Some examples… Unity upgrades their engine about 3 or 4 times per year with small incremental changes. Much of Unity is a reliable core, but in any particular game you may need to use a 3rd-party asset that might also change or update. Count on the device OS to upgrade at least once per year – and new features may help or hinder your progress. When the hardware changes greatly you can count on more shocks – Thank You iPhone X notch. Server security updates happen on a continuous basis for PHP and most cloud providers and require upgrades that hopefully won’t break the API, but still cost to maintain. During one game I worked on Facebook changed their API over 3-times driving us to lose ground on a very tight schedule.
Let’s say you finally make it to the launch and your ship your game, now the real fun begins. You might have a small budget for ads and acquiring players. Hopefully, you remembered to save some money for keeping servers operating and paying for your domain names. If you are really good you have someone monitoring analytics, tracking server usage, responding to app reviews, and doing community support. If you are successful, plan to spend even more on those post-launch costs to scale up.
Then the reality hits you, about every 15 to 30-days post-launch, something changes. A server patch that affects the API, app store compliance terms, a new iPhone launches, the ad server you are using starts paying less or your own ads drop in effectiveness. Time for some more 3rd-party SDK updates, some small changes to the API for the server code, and a fix for that crazy iPhone X notch that is making your game look stupid because the timer is hidden. Now you have a new build, new testing, new submission and more costs. I find these typically range from $5K to $10K per month – and depends a lot on how complicated your app is. Complication being a key factor to what makes your game unique and likely a better user experience than say something really simply like “Flappy Bird”. “Flappy Bird” still required regular updates, because it was out of compliance with Apple’s terms of service, several times, and then installed video ads to monetize.
Don’t forget that if you spend $30K to $50K on a very simple game it will likely still have at least a few features that rely on external SDKs, server APIs and will be used on platforms that aren’t fixed in time.

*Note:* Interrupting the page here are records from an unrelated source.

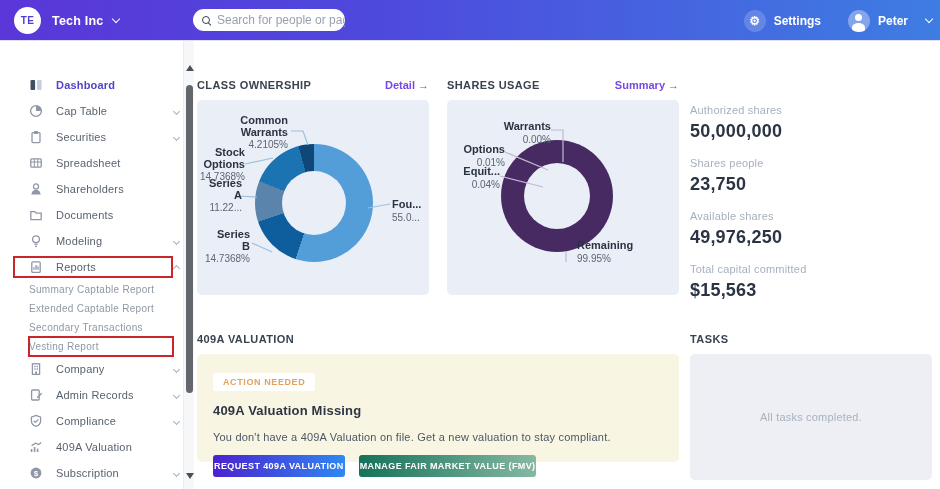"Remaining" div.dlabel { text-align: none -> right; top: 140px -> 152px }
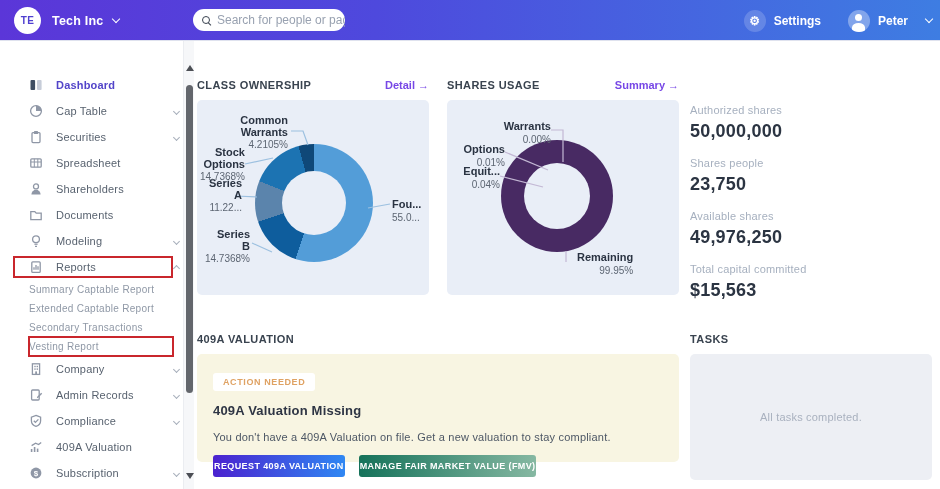"Extended Captable Report" div.nav-row { order: before "Secondary Transactions" -> after "Secondary Transactions" }
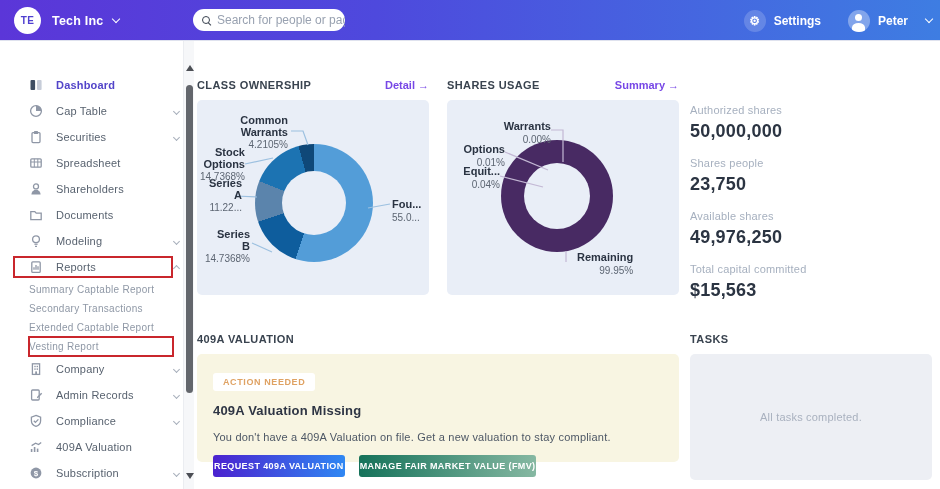"Compliance" div.nav-row { html: <div> <span> <svg> <path></path> <path></path> </svg> </span> <span>Compliance</span> <i></i> </div> -> none }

Spending $75K to $300K on development is typical on a really good game. Spending more puts you out of the SmallPub and IndieDev scope. I find that spending about 1/3 your development budget for every month post-launch actually gives your game the chance it needs to succeed. If you find you can’t afford that kind of support spend, or sweat investment – I would recommend working on much simpler games.
In the heyday of console we would do a project for $200K to $20M, knowing that whatever was spent on development would likely be spent on post-launch advertising. When I used to develop for SNES, Genesis, PlayStation, PS2, Xbox, GBA, DS and Wii we had the luxury of knowing that once we launched, the platform would stay the way it was for a good long time… we didn’t have patches and updates. That just isn’t true anymore.
So, SmallPubs and IndieDevs, remember to keep some of your budget available for spending on the inevitable changes that might happen during development and to have more money available to support your games post-launch.